Being discerning — being discriminating — in who can fulfill religious obligations in religious workplaces such as churches, schools, and care centers is vital to the way they operate. New York’s new laws are wrong and must be overturned.

New York has taken a strong stand against both religious freedom and life causes this year, with three laws that push forward an ethical climate in the state completely incompatible with liberty, true health care, and allowing people to live according to their consciences. These laws push an intrusive agenda, overreaching into every part of people’s lives, including into whether churches can hire and fire people for doctrinal issues.

Each of these on their own is too far, but together they create a situation in New York that alters the fundamental ability of people to live their lives and worship according to their sincerely held beliefs. New York has violated the most basic and simple protections around people’s rights to free association and free exercise of religion.

New York’s Egregious Law Trifecta

Each of these three laws builds on each other, strengthening the anti-family, anti-freedom, anti-religion position of the state. The first is the Reproductive Health Act (SB 240), which has radically extended abortion access in the state.

Abortion is now legal in New York through 24 weeks of pregnancy — a gestational age at which babies are born and can survive with NICU care — or until birth if the baby is deemed to have an “absence of fetal viability,” or if the mother’s life is somehow threatened. This law also grants New York citizens the fundamental right to sterilization.

It also struck from penal law the homicide protections for unborn children, so when a pregnant woman is victimized in the worst way and deprived of her life, there is no justice for the murder of her baby. It also removes the ability of a coroner to investigate a death by a suspected “criminal abortion.” Since the passage of this law, there has already been at least one attack on a pregnant woman that led to her death as well as her baby’s, wherein the murderer could not be charged with the baby’s death.

Women matter. Their babies matter. Justice for them when the unthinkable happens should be preserved, not legislated away. New York’s lawmakers should remember Jennifer Irigoyen and her unborn child, and the fact that their law lessened the legal ramifications for the man who murdered them.

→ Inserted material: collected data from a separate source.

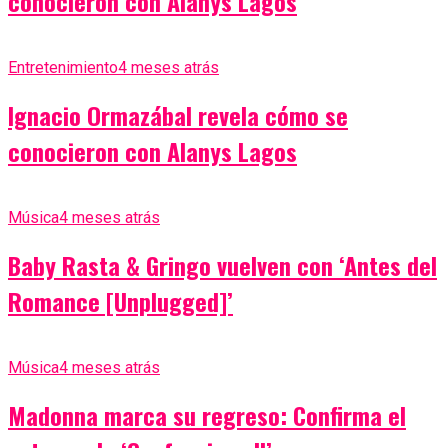
conocieron con Alanys Lagos
Entretenimiento
4 meses atrás
Ignacio Ormazábal revela cómo se
conocieron con Alanys Lagos
Música
4 meses atrás
Baby Rasta & Gringo vuelven con ‘Antes del
Romance [Unplugged]’
Música
4 meses atrás
Madonna marca su regreso: Confirma el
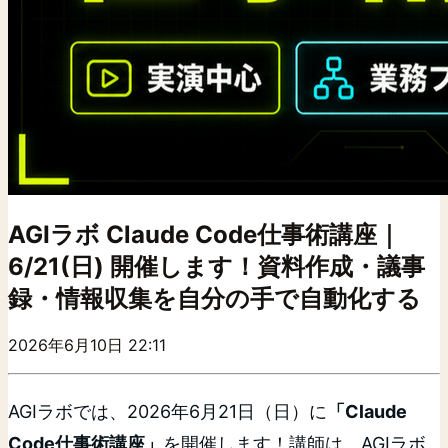
AGIラボ Claude Code仕事術講座｜
6/21(日) 開催します！資料作成・議事
録・情報収集を自分の手で自動化する
2026年6月10日 22:11
AGIラボでは、2026年6月21日（日）に
「Claude
Code仕事術講座」
を開催します！講師は、AGIラボ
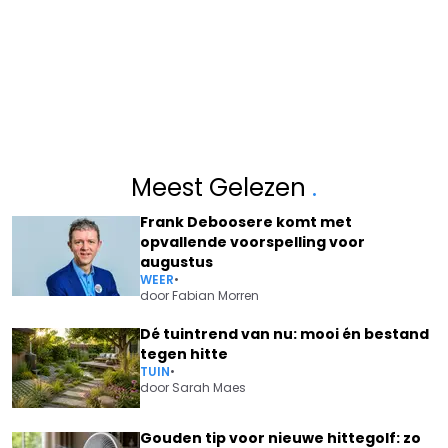
Meest Gelezen
.
Frank Deboosere komt met
opvallende voorspelling voor
augustus
WEER
•
door
Fabian Morren
Dé tuintrend van nu: mooi én bestand
tegen hitte
TUIN
•
door
Sarah Maes
Gouden tip voor nieuwe hittegolf: zo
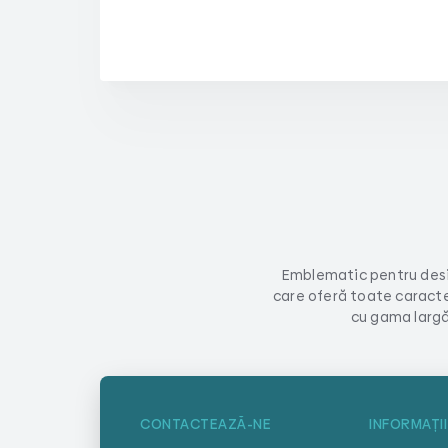
Emblematic pentru desi
care oferă toate caracter
cu gama largă
CONTACTEAZĂ-NE
INFORMAȚII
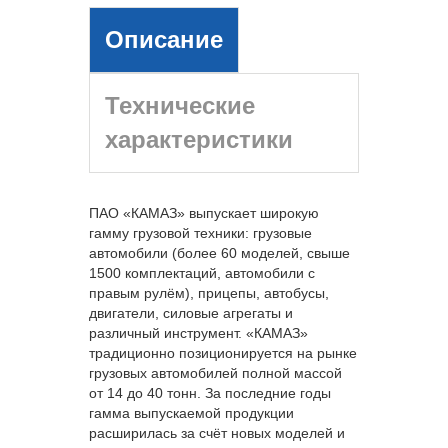
Описание
Технические
характеристики
ПАО «КАМАЗ» выпускает широкую
гамму грузовой техники: грузовые
автомобили (более 60 моделей, свыше
1500 комплектаций, автомобили с
правым рулём), прицепы, автобусы,
двигатели, силовые агрегаты и
различный инструмент. «КАМАЗ»
традиционно позиционируется на рынке
грузовых автомобилей полной массой
от 14 до 40 тонн. За последние годы
гамма выпускаемой продукции
расширилась за счёт новых моделей и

Chemical Abortion Is Not Contraception

New York’s second law in this trifecta is the Comprehensive Contraception Coverage Act (SB 659A). Health plans in New York must now fully pay for contraception on behalf of employees, including for medications that can end a pregnancy. All Food and Drug Administration-approved contraceptives, devices, and procedures must be covered at 100 percent, with no cost-sharing.

Gone with this is the ability for religiously motivated plans to take a stand against medications that can harm or destroy an early-stage pregnancy. The law includes no exclusion or opt-out for religious institutions or those that do not want this coverage. New York has decided all plans in the state must cover it and everyone in the state must have this available, whether they want it or not.

Then there’s the final piece of this picture: SB 660. Supporters of this bill named it the “Boss Bill.” This law ends the ability of churches, schools, hospitals, and all other religious businesses to employ only people who share the same beliefs about sexuality, family planning, or abortion.